**Task statement:**
Write out the records word for word, with no pictures.

────

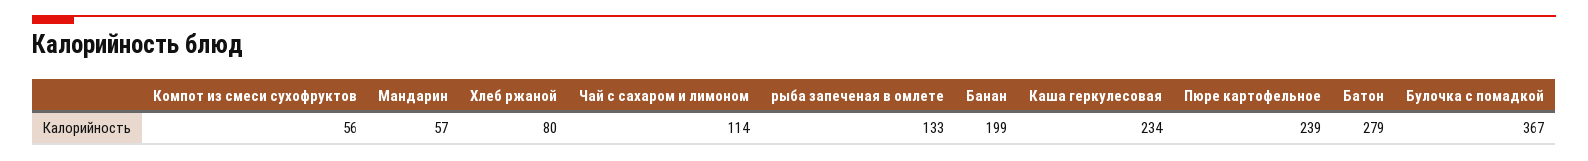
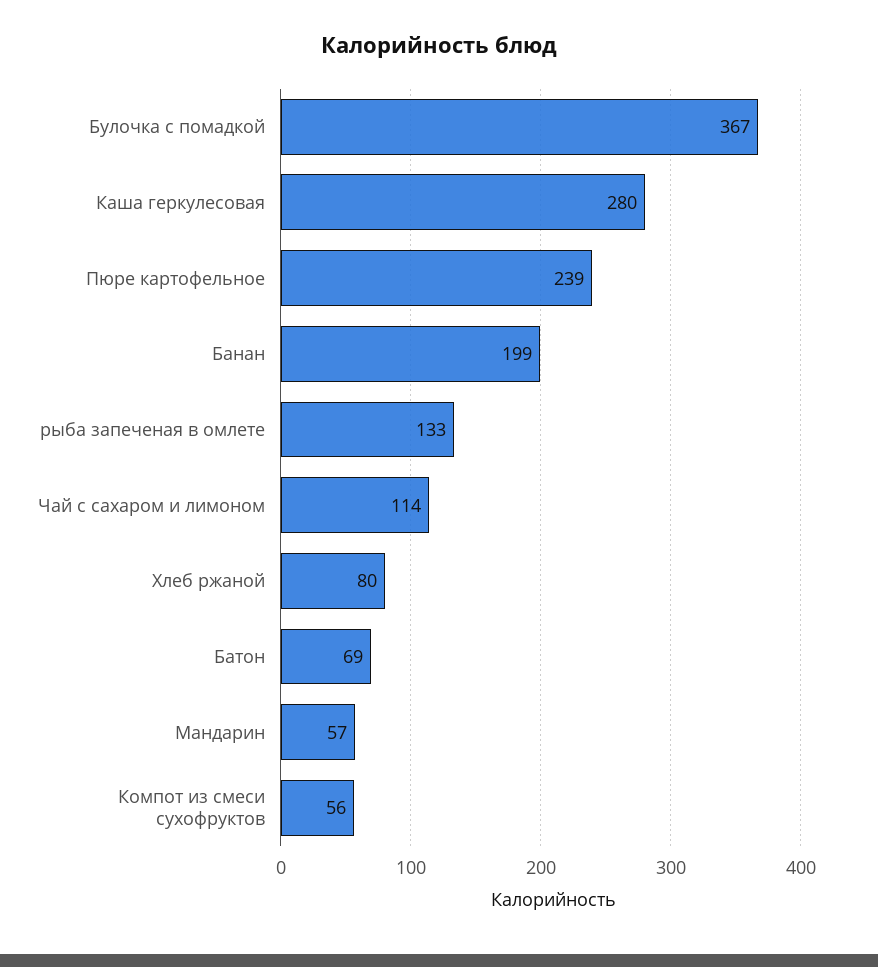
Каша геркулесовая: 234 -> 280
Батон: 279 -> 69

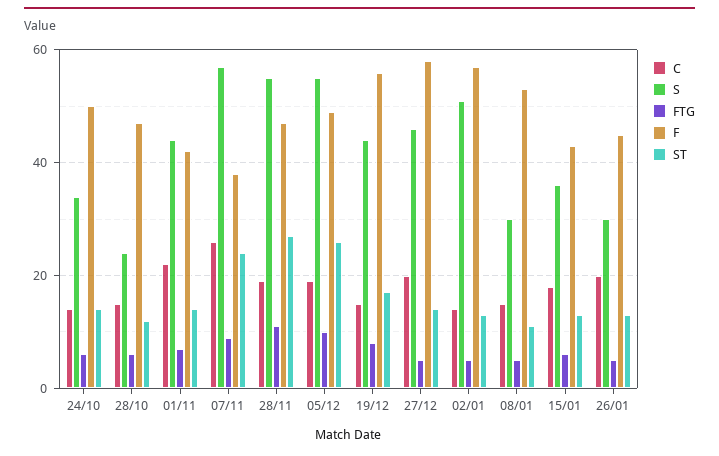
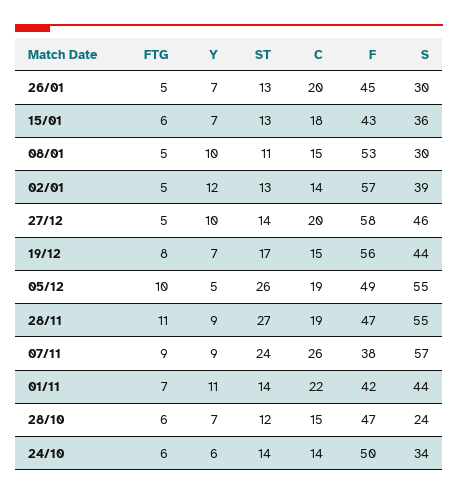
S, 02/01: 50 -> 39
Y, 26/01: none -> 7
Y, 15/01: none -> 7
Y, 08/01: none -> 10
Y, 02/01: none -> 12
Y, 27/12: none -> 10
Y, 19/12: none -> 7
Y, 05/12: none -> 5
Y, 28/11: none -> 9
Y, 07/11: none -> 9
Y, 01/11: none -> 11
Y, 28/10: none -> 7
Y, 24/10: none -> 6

────

**Response box:**
Каша геркулесовая: 234 -> 280
Батон: 279 -> 69

S, 02/01: 50 -> 39
Y, 26/01: none -> 7
Y, 15/01: none -> 7
Y, 08/01: none -> 10
Y, 02/01: none -> 12
Y, 27/12: none -> 10
Y, 19/12: none -> 7
Y, 05/12: none -> 5
Y, 28/11: none -> 9
Y, 07/11: none -> 9
Y, 01/11: none -> 11
Y, 28/10: none -> 7
Y, 24/10: none -> 6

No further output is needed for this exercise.